# EXERCISE AIM:
All of the records are to be copied out exactly, with nothing left out.

# SUPPLIED DATA:
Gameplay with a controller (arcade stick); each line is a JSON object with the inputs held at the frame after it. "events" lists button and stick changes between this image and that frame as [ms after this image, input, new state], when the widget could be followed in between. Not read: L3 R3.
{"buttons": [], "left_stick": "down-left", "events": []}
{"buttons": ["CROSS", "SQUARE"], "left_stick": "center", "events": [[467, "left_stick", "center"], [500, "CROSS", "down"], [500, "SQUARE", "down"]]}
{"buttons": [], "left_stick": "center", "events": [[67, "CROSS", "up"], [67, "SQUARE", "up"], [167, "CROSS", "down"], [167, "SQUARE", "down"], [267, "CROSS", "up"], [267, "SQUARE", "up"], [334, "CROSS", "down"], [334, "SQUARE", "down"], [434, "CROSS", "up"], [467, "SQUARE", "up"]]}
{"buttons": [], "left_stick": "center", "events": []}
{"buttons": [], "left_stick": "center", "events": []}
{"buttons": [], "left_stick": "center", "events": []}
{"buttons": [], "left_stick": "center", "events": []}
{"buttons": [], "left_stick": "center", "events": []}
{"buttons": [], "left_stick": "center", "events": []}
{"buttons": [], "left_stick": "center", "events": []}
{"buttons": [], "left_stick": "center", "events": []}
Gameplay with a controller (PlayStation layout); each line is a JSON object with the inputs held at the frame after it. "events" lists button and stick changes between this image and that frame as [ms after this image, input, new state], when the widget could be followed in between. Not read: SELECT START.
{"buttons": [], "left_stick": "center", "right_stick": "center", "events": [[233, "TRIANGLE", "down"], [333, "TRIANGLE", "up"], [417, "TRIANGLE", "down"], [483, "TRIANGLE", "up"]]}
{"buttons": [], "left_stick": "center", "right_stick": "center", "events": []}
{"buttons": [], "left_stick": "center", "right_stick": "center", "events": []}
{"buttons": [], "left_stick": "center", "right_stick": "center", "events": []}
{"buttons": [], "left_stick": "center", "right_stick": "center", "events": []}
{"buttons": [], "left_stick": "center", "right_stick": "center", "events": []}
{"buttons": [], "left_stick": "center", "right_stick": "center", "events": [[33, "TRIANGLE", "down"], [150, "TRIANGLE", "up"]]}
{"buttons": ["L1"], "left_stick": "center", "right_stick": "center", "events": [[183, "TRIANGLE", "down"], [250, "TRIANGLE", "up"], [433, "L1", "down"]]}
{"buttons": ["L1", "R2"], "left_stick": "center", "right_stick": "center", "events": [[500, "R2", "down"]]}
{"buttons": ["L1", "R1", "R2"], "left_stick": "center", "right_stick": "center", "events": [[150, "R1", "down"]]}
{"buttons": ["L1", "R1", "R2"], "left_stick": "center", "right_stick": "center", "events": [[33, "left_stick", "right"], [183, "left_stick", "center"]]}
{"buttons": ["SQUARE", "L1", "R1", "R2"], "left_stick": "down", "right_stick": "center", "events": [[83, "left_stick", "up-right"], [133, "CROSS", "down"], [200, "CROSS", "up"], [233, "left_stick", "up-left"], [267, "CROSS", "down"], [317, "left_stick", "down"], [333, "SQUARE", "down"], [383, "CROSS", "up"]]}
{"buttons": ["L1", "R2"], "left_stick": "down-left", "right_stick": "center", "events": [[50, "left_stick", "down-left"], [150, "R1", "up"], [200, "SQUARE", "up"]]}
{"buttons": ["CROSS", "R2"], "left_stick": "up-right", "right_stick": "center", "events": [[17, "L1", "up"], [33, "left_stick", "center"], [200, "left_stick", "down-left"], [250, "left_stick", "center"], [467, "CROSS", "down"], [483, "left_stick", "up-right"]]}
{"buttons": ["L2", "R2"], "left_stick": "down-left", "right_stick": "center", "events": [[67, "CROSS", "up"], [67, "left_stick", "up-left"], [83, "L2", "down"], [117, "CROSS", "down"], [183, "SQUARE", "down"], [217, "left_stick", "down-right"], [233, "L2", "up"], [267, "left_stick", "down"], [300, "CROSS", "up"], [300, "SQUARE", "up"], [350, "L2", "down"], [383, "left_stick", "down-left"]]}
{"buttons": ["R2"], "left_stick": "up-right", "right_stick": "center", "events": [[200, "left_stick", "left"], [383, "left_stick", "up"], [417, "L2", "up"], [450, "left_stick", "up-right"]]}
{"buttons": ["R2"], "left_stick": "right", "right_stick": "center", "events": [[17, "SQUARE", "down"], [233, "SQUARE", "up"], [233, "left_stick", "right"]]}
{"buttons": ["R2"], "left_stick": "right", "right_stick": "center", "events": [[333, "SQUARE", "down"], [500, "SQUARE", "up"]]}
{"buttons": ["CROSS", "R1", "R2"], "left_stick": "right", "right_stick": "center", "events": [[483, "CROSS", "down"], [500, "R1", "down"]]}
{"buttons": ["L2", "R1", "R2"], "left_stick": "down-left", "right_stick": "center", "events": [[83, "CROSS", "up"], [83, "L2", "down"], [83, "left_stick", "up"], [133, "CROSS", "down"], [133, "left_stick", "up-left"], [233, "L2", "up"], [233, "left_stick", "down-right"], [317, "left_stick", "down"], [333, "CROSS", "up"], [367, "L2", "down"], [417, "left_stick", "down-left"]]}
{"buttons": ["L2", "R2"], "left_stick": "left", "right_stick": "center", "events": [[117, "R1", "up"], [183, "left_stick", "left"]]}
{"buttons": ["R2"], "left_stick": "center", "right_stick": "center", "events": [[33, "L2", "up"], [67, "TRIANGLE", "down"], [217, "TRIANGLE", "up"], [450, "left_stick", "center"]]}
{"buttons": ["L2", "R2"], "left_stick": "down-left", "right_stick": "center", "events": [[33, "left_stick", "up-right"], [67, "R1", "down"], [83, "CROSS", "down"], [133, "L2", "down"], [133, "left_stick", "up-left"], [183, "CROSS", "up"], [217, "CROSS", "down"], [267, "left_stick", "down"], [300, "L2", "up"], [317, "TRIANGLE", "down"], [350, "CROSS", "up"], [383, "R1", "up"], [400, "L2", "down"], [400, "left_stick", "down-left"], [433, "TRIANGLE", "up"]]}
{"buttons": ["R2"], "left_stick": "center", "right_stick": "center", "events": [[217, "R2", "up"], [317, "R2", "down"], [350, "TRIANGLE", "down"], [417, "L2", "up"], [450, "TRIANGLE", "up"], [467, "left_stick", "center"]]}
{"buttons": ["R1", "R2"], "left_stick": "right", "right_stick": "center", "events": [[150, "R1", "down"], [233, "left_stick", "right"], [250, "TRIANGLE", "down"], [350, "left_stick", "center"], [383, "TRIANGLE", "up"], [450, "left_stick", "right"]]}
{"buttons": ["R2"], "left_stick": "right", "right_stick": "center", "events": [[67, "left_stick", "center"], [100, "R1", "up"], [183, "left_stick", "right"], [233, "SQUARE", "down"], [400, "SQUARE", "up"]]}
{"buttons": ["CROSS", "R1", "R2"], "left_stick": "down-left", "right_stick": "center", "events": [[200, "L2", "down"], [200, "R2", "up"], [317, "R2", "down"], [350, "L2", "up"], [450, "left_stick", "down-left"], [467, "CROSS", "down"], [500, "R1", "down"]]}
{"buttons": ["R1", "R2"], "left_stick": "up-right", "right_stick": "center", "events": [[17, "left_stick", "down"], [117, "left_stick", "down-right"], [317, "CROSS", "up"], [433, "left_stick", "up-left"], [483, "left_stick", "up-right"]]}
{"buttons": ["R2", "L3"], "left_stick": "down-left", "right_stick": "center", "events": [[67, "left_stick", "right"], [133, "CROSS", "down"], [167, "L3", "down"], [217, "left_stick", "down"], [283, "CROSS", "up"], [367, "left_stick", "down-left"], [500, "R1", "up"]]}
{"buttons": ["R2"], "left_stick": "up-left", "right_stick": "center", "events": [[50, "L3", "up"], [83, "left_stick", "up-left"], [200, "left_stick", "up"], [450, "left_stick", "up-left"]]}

# EXERCISE OUTPUT:
Gameplay with a controller (arcade stick); each line is a JSON object with the inputs held at the frame after it. "events" lists button and stick changes between this image and that frame as [ms after this image, input, new state], when the widget could be followed in between. Not read: L3 R3.
{"buttons": [], "left_stick": "down-left", "events": []}
{"buttons": ["CROSS", "SQUARE"], "left_stick": "center", "events": [[467, "left_stick", "center"], [500, "CROSS", "down"], [500, "SQUARE", "down"]]}
{"buttons": [], "left_stick": "center", "events": [[67, "CROSS", "up"], [67, "SQUARE", "up"], [167, "CROSS", "down"], [167, "SQUARE", "down"], [267, "CROSS", "up"], [267, "SQUARE", "up"], [334, "CROSS", "down"], [334, "SQUARE", "down"], [434, "CROSS", "up"], [467, "SQUARE", "up"]]}
{"buttons": [], "left_stick": "center", "events": []}
{"buttons": [], "left_stick": "center", "events": []}
{"buttons": [], "left_stick": "center", "events": []}
{"buttons": [], "left_stick": "center", "events": []}
{"buttons": [], "left_stick": "center", "events": []}
{"buttons": [], "left_stick": "center", "events": []}
{"buttons": [], "left_stick": "center", "events": []}
{"buttons": [], "left_stick": "center", "events": []}
Gameplay with a controller (PlayStation layout); each line is a JSON object with the inputs held at the frame after it. "events" lists button and stick changes between this image and that frame as [ms after this image, input, new state], when the widget could be followed in between. Not read: SELECT START.
{"buttons": [], "left_stick": "center", "right_stick": "center", "events": [[233, "TRIANGLE", "down"], [333, "TRIANGLE", "up"], [417, "TRIANGLE", "down"], [483, "TRIANGLE", "up"]]}
{"buttons": [], "left_stick": "center", "right_stick": "center", "events": []}
{"buttons": [], "left_stick": "center", "right_stick": "center", "events": []}
{"buttons": [], "left_stick": "center", "right_stick": "center", "events": []}
{"buttons": [], "left_stick": "center", "right_stick": "center", "events": []}
{"buttons": [], "left_stick": "center", "right_stick": "center", "events": []}
{"buttons": [], "left_stick": "center", "right_stick": "center", "events": [[33, "TRIANGLE", "down"], [150, "TRIANGLE", "up"]]}
{"buttons": ["L1"], "left_stick": "center", "right_stick": "center", "events": [[183, "TRIANGLE", "down"], [250, "TRIANGLE", "up"], [433, "L1", "down"]]}
{"buttons": ["L1", "R2"], "left_stick": "center", "right_stick": "center", "events": [[500, "R2", "down"]]}
{"buttons": ["L1", "R1", "R2"], "left_stick": "center", "right_stick": "center", "events": [[150, "R1", "down"]]}
{"buttons": ["L1", "R1", "R2"], "left_stick": "center", "right_stick": "center", "events": [[33, "left_stick", "right"], [183, "left_stick", "center"]]}
{"buttons": ["SQUARE", "L1", "R1", "R2"], "left_stick": "down", "right_stick": "center", "events": [[83, "left_stick", "up-right"], [133, "CROSS", "down"], [200, "CROSS", "up"], [233, "left_stick", "up-left"], [267, "CROSS", "down"], [317, "left_stick", "down"], [333, "SQUARE", "down"], [383, "CROSS", "up"]]}
{"buttons": ["L1", "R2"], "left_stick": "down-left", "right_stick": "center", "events": [[50, "left_stick", "down-left"], [150, "R1", "up"], [200, "SQUARE", "up"]]}
{"buttons": ["CROSS", "R2"], "left_stick": "up-right", "right_stick": "center", "events": [[17, "L1", "up"], [33, "left_stick", "center"], [200, "left_stick", "down-left"], [250, "left_stick", "center"], [467, "CROSS", "down"], [483, "left_stick", "up-right"]]}
{"buttons": ["L2", "R2"], "left_stick": "down-left", "right_stick": "center", "events": [[67, "CROSS", "up"], [67, "left_stick", "up-left"], [83, "L2", "down"], [117, "CROSS", "down"], [183, "SQUARE", "down"], [217, "left_stick", "down-right"], [233, "L2", "up"], [267, "left_stick", "down"], [300, "CROSS", "up"], [300, "SQUARE", "up"], [350, "L2", "down"], [383, "left_stick", "down-left"]]}
{"buttons": ["R2"], "left_stick": "up-right", "right_stick": "center", "events": [[200, "left_stick", "left"], [383, "left_stick", "up"], [417, "L2", "up"], [450, "left_stick", "up-right"]]}
{"buttons": ["R2"], "left_stick": "right", "right_stick": "center", "events": [[17, "SQUARE", "down"], [233, "SQUARE", "up"], [233, "left_stick", "right"]]}
{"buttons": ["R2"], "left_stick": "right", "right_stick": "center", "events": [[333, "SQUARE", "down"], [500, "SQUARE", "up"]]}
{"buttons": ["CROSS", "R1", "R2"], "left_stick": "right", "right_stick": "center", "events": [[483, "CROSS", "down"], [500, "R1", "down"]]}
{"buttons": ["L2", "R1", "R2"], "left_stick": "down-left", "right_stick": "center", "events": [[83, "CROSS", "up"], [83, "L2", "down"], [83, "left_stick", "up"], [133, "CROSS", "down"], [133, "left_stick", "up-left"], [233, "L2", "up"], [233, "left_stick", "down-right"], [317, "left_stick", "down"], [333, "CROSS", "up"], [367, "L2", "down"], [417, "left_stick", "down-left"]]}
{"buttons": ["L2", "R2"], "left_stick": "left", "right_stick": "center", "events": [[117, "R1", "up"], [183, "left_stick", "left"]]}
{"buttons": ["R2"], "left_stick": "center", "right_stick": "center", "events": [[33, "L2", "up"], [67, "TRIANGLE", "down"], [217, "TRIANGLE", "up"], [450, "left_stick", "center"]]}
{"buttons": ["L2", "R2"], "left_stick": "down-left", "right_stick": "center", "events": [[33, "left_stick", "up-right"], [67, "R1", "down"], [83, "CROSS", "down"], [133, "L2", "down"], [133, "left_stick", "up-left"], [183, "CROSS", "up"], [217, "CROSS", "down"], [267, "left_stick", "down"], [300, "L2", "up"], [317, "TRIANGLE", "down"], [350, "CROSS", "up"], [383, "R1", "up"], [400, "L2", "down"], [400, "left_stick", "down-left"], [433, "TRIANGLE", "up"]]}
{"buttons": ["R2"], "left_stick": "center", "right_stick": "center", "events": [[217, "R2", "up"], [317, "R2", "down"], [350, "TRIANGLE", "down"], [417, "L2", "up"], [450, "TRIANGLE", "up"], [467, "left_stick", "center"]]}
{"buttons": ["R1", "R2"], "left_stick": "right", "right_stick": "center", "events": [[150, "R1", "down"], [233, "left_stick", "right"], [250, "TRIANGLE", "down"], [350, "left_stick", "center"], [383, "TRIANGLE", "up"], [450, "left_stick", "right"]]}
{"buttons": ["R2"], "left_stick": "right", "right_stick": "center", "events": [[67, "left_stick", "center"], [100, "R1", "up"], [183, "left_stick", "right"], [233, "SQUARE", "down"], [400, "SQUARE", "up"]]}
{"buttons": ["CROSS", "R1", "R2"], "left_stick": "down-left", "right_stick": "center", "events": [[200, "L2", "down"], [200, "R2", "up"], [317, "R2", "down"], [350, "L2", "up"], [450, "left_stick", "down-left"], [467, "CROSS", "down"], [500, "R1", "down"]]}
{"buttons": ["R1", "R2"], "left_stick": "up-right", "right_stick": "center", "events": [[17, "left_stick", "down"], [117, "left_stick", "down-right"], [317, "CROSS", "up"], [433, "left_stick", "up-left"], [483, "left_stick", "up-right"]]}
{"buttons": ["R2", "L3"], "left_stick": "down-left", "right_stick": "center", "events": [[67, "left_stick", "right"], [133, "CROSS", "down"], [167, "L3", "down"], [217, "left_stick", "down"], [283, "CROSS", "up"], [367, "left_stick", "down-left"], [500, "R1", "up"]]}
{"buttons": ["R2"], "left_stick": "up-left", "right_stick": "center", "events": [[50, "L3", "up"], [83, "left_stick", "up-left"], [200, "left_stick", "up"], [450, "left_stick", "up-left"]]}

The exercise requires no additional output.